So what is the best way to organize a practice so all dogs get a good workout, the humans learn stuff towards maximizing their performance and everyone makes some progress. There are probably as many opinions on this as there are flyball teams, but here is what I do:
- Identify what your goals are for that practice. Specific things that a particular dog needs to work on, or a training technique you want to use. It may be a particular dog is drawn off their lane when in a particular lane, or maybe you want to tighten a pass between two dogs.
- Gather your team before each practice to discuss team business and practice goals. I find folks do best when you let them know what is coming next.
- Practice the most mentally challenging for the canine first, before they are tired. Many folks feel this is box work. I work my trained dogs first, attempting to finesse their body placement and keep them from getting lazy about their turn. While the trained dogs rest I work my green dogs at learning their box turn.
- Full runs and passing for tournament ready dogs is next. Here we address desensitizing a dog that is intimidated by another, tightening passes till both are running with confidence, then fine tuning and taking notes on release points.

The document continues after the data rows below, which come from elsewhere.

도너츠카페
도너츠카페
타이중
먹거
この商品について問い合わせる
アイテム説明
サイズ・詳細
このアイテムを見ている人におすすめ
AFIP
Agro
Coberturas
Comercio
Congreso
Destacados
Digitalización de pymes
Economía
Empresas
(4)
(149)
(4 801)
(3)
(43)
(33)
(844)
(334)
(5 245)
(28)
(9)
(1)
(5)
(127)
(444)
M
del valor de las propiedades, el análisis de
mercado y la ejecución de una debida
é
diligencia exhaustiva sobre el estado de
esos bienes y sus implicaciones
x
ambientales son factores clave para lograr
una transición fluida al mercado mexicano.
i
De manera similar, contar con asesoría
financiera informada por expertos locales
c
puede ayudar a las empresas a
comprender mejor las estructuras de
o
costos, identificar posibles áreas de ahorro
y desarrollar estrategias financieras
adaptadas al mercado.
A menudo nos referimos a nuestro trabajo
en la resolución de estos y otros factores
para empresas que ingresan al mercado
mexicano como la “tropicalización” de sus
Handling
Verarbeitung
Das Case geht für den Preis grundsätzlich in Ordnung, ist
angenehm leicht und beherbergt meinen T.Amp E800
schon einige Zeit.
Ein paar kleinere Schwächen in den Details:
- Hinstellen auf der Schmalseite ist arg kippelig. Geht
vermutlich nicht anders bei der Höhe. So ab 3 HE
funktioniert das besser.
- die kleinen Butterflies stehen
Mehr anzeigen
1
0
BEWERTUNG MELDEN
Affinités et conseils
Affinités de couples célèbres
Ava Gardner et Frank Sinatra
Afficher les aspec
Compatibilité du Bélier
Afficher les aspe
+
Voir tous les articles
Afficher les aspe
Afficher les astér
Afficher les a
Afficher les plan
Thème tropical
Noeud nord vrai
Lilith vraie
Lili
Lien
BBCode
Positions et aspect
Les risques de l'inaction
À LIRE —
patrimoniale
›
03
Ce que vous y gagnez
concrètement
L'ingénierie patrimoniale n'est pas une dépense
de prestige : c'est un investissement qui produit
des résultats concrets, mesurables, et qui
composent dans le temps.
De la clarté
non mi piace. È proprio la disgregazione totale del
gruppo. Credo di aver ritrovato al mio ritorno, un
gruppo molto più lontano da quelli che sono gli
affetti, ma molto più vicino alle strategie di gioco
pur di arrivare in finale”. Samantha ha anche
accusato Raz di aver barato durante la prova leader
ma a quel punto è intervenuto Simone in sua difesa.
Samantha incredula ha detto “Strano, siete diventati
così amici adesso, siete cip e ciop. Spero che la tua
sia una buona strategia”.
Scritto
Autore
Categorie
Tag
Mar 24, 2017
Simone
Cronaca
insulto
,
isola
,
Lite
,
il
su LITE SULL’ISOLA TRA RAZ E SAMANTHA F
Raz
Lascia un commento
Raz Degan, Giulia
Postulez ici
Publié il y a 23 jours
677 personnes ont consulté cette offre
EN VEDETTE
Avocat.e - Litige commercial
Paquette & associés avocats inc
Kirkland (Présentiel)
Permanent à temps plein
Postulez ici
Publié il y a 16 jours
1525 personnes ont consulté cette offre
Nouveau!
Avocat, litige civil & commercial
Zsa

- While the tournament ready dogs rest I bring out my green dogs for hurdle running. Here is where you spend time training handlers to get the most speed out of their dogs. Also laying the foundation for the handlers on traffic flow in the ring. You also work for a clean release for the dog… where they have all their energy poised and are listening for that “ready, set, GO”
- We finish up with assorted training techniques depending on the need. It might be the “passing game” for a green dog or “eight hurdle power runs” for trained dogs or flat recalls for the puppies.
Connie









1 comment so far ↓
I would love to hear how others organize practice.
We have team dogs, green dogs and dogs from other teams coming to our practices. It is hard to organize practice sometimes. People say they are coming and don’t, people who say they aren’t do, etc…
We have a practice facility for 3 hours on Sundays and not every Sunday which does hinder progress on dogs. At times we don’t get to practice for a month at a time.
I have actually written up a practice schedule and sometimes it works when nothing changes people and dog wise. Other times, I just give up and make up a schedule on the fly depending on who is there.